**Fragmento del texto**
+ + + +

Considero que he hecho marcaje personal a los mundiales
desde 1978 a la fecha. Los anteriores, todos, los he visto en documentales y
leído en artículos o libros. Cierto que yo ya habitaba en este mundo hacia el
66, pero era un bebé de dos años y nada supe entonces de Eusebio y el no-gol de
Inglaterra en la final; luego, el del 70 de Pelé y Rivelino me pasó de noche, y
de él sólo me queda el vago recuerdo de los anuncios publicitarios con Juanito,
la mascota del torneo. Todavía en el 74 poco me acerqué al campeonato
organizado en Alemania, el Mundial que vio nacer a la Naranja Mecánica de Johan
Cruyff.
Fue hasta 1978 cuando, inoculada ya hasta el fondo de mis
huesos la bacteria del futbol, atendí con veneración todos (todos significa todos) los partidos del Mundial
argentino. No eran tantos equipos como ahora, pero no dejo de asombrarme de que
día tras día, sin saber que aquel torneo era la pantalla de una dictadura
militar en pleno uso de su maquinaria genocida, seguía las transmisiones como si
la vida me fuera en ello. Por supuesto, padecí la ilusión de ver triunfos del
conjunto mexicano, la Selección de Roca, pero nada salió como se esperaba y aquello
terminó siendo, para los aztecas, un fracaso sin atenuantes.
Siguió el Mundial 82 en la España que, se puede decir
así, estrenaba transición a la democracia, aunque poco antes, en el 81, se dio
el intento golpista que hizo famoso al teniente-coronel Tejero. De aquella
justa recuerdo mucho: los golazos de Brasil (el de Éder a la URSS, sobre todo),
la expulsión del joven Maradona por el árbitro mexicano Mario Rubio y, obvio,
los goles de Paolo Rossi que le dieron el campeonato a Italia.

+ + + +

**Datos**
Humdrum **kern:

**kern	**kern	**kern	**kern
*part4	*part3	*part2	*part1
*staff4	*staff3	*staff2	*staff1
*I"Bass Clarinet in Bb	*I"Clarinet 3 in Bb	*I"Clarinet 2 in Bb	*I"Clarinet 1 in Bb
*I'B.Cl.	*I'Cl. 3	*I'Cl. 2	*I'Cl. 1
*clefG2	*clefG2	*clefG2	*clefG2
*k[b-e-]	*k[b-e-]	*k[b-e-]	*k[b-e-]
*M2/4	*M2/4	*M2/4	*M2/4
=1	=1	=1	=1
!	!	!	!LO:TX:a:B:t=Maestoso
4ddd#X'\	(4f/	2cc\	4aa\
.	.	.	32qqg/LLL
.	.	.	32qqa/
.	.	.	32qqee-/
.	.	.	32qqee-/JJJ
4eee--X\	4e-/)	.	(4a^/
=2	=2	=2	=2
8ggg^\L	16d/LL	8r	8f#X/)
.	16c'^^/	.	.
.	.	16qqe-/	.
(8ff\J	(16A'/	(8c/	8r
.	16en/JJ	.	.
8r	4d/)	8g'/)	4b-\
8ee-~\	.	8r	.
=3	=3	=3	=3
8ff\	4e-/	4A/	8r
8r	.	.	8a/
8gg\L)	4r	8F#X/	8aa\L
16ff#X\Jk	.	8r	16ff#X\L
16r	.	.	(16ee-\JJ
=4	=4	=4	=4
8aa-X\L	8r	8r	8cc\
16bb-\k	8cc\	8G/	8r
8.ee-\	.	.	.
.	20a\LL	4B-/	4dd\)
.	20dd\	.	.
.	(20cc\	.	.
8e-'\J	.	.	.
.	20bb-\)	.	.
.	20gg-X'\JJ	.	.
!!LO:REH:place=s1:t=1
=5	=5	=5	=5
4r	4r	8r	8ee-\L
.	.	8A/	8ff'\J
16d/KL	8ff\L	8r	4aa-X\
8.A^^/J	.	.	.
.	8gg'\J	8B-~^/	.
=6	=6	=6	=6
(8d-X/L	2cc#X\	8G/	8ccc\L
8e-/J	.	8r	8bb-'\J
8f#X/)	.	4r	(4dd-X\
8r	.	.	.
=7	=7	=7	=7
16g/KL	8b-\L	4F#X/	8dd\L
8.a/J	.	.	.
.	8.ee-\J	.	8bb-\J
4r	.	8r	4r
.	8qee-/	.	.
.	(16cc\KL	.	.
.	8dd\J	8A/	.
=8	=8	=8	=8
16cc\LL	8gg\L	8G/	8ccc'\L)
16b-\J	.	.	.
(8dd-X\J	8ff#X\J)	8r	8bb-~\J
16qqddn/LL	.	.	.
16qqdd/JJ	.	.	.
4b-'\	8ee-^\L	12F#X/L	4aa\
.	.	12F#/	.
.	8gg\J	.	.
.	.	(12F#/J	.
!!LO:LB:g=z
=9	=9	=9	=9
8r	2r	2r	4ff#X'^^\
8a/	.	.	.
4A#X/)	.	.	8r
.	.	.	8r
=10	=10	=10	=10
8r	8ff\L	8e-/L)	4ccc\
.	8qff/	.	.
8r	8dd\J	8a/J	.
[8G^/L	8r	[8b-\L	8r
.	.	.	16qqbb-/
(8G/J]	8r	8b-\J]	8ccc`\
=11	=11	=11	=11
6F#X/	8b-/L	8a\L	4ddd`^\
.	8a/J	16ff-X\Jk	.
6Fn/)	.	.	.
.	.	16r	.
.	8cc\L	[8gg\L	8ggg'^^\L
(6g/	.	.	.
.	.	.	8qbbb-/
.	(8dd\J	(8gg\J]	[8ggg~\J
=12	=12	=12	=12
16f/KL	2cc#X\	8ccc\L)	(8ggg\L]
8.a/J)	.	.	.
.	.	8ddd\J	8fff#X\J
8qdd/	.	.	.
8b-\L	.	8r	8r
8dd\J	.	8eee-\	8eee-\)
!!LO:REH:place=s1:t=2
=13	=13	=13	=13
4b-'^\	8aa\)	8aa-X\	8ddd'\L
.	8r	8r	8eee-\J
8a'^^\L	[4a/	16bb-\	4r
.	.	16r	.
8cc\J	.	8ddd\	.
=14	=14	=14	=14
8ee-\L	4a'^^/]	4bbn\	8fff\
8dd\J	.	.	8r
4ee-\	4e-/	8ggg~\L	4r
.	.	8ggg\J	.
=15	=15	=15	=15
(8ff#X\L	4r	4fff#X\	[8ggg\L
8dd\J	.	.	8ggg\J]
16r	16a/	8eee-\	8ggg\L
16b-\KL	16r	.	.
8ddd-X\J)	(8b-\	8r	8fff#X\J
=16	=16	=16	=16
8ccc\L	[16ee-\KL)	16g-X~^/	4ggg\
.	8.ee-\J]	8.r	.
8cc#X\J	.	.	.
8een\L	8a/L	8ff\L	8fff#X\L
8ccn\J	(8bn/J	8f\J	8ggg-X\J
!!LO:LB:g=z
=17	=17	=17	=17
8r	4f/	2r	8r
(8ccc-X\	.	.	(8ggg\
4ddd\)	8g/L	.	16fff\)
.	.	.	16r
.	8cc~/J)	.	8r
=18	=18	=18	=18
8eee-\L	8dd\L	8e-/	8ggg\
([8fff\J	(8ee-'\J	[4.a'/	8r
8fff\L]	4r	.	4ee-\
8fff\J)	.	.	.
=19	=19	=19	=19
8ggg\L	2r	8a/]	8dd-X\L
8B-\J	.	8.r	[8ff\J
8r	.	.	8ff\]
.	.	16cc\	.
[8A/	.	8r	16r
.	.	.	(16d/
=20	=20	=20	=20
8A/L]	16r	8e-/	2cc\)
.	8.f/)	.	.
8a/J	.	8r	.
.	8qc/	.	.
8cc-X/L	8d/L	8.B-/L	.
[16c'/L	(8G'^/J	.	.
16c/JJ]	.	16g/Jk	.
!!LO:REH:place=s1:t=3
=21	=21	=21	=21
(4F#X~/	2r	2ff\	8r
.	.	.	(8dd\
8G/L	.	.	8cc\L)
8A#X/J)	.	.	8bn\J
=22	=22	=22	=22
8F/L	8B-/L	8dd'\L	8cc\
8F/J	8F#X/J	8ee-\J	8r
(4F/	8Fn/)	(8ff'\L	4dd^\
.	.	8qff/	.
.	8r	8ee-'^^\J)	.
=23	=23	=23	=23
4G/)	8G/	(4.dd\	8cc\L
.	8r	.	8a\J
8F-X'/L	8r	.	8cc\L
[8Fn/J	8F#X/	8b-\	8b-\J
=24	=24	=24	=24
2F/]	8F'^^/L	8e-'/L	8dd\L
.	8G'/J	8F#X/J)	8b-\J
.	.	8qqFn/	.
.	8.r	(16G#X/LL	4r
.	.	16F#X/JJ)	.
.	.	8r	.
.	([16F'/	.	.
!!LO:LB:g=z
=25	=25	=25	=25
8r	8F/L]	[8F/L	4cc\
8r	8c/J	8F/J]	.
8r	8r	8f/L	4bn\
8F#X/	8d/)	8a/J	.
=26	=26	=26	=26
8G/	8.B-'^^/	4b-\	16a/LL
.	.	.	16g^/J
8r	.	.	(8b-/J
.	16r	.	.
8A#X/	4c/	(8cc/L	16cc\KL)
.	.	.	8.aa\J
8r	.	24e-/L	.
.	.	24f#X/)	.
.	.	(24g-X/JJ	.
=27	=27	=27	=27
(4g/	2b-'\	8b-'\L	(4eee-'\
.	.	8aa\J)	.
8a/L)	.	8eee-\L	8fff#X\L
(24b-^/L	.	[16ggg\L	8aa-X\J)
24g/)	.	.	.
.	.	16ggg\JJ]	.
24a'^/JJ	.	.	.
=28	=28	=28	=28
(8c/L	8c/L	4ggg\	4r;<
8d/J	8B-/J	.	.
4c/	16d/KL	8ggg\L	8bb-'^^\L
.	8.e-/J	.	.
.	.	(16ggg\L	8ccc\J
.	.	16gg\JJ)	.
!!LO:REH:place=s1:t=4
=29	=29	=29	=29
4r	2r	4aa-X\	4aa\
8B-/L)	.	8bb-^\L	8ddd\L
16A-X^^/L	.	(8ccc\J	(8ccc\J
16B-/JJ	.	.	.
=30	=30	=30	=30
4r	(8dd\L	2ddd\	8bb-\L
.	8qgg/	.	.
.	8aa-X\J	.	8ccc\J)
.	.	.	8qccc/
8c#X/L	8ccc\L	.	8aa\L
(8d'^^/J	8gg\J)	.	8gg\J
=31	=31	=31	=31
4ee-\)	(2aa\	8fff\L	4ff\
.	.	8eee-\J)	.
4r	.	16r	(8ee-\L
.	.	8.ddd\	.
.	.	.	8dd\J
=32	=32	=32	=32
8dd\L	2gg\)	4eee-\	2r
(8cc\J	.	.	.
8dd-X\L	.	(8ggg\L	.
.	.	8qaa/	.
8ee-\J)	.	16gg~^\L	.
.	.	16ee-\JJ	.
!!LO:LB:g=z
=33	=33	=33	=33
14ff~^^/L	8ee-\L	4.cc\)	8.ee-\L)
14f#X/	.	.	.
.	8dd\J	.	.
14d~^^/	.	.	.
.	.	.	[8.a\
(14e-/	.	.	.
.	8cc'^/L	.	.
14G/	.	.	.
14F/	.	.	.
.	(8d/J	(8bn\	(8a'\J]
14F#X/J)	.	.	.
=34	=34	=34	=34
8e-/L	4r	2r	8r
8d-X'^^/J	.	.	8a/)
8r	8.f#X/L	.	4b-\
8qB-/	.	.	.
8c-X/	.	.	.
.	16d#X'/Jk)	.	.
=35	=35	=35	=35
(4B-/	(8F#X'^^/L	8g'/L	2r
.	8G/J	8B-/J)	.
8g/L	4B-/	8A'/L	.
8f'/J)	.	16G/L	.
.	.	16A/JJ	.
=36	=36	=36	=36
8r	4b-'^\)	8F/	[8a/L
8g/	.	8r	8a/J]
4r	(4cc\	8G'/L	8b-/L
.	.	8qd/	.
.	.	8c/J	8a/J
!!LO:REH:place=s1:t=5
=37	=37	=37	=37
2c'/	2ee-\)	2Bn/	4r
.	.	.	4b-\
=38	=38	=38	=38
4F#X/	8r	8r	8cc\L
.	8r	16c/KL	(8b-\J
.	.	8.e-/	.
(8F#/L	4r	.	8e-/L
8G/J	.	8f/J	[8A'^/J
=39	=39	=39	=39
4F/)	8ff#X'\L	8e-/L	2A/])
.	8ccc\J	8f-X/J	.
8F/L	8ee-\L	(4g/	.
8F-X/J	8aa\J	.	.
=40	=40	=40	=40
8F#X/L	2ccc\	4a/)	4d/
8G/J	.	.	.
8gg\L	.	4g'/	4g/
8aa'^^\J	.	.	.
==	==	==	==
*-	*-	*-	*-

+ + + +

**Actividades**
a) Según el texto sobre los mundiales, ¿quién expulsó al joven Maradona en el Mundial 82?
b) Explica por qué, según el texto sobre los mundiales, quien narra no supo nada en su momento del Mundial de 1966.
c) Transcribe el texto sobre los mundiales entre "Fue hasta 1978" y "fracaso sin atenuantes.", ambos incluidos.

**Respuestas**
a) El árbitro mexicano Mario Rubio.

b) Ya habitaba en este mundo hacia el 66, pero era un bebé de dos años. Por eso no supo nada entonces de Eusebio ni del no-gol de Inglaterra en la final.

c)
Fue hasta 1978 cuando, inoculada ya hasta el fondo de mis
huesos la bacteria del futbol, atendí con veneración todos (todos significa todos) los partidos del Mundial
argentino. No eran tantos equipos como ahora, pero no dejo de asombrarme de que
día tras día, sin saber que aquel torneo era la pantalla de una dictadura
militar en pleno uso de su maquinaria genocida, seguía las transmisiones como si
la vida me fuera en ello. Por supuesto, padecí la ilusión de ver triunfos del
conjunto mexicano, la Selección de Roca, pero nada salió como se esperaba y aquello
terminó siendo, para los aztecas, un fracaso sin atenuantes.